WORK REQUEST |
Leave out the images and repeat every entry below exactly.

EXERCISE DATA |
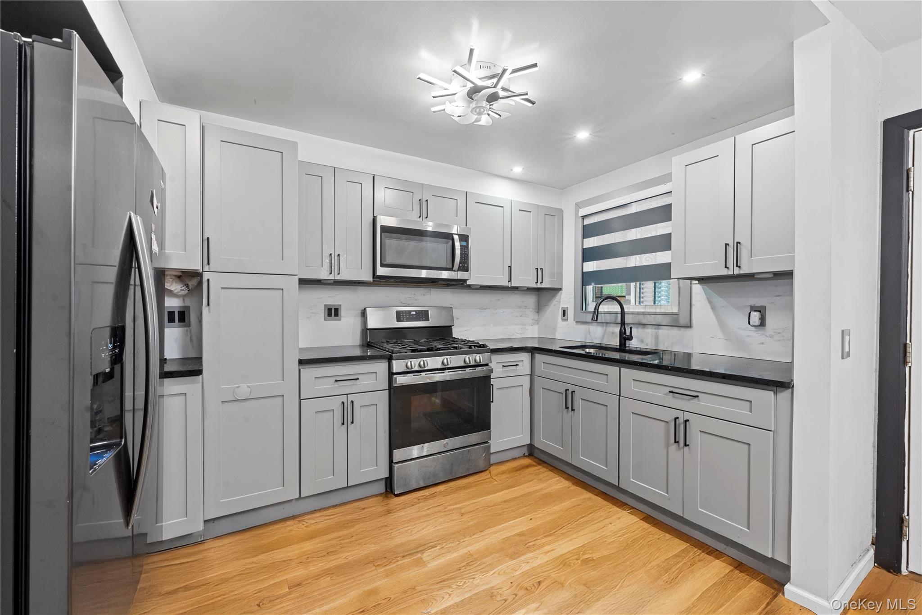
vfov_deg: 81.2
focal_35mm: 14
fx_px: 359
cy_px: 308
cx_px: 461
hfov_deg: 104.3
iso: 400
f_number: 10
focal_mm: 14
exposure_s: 1/1.67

SOLUTION TO THIS TASK |
vfov_deg: 81.2
focal_35mm: 14
fx_px: 359
cy_px: 308
cx_px: 461
hfov_deg: 104.3
iso: 400
f_number: 10
focal_mm: 14
exposure_s: 1/1.67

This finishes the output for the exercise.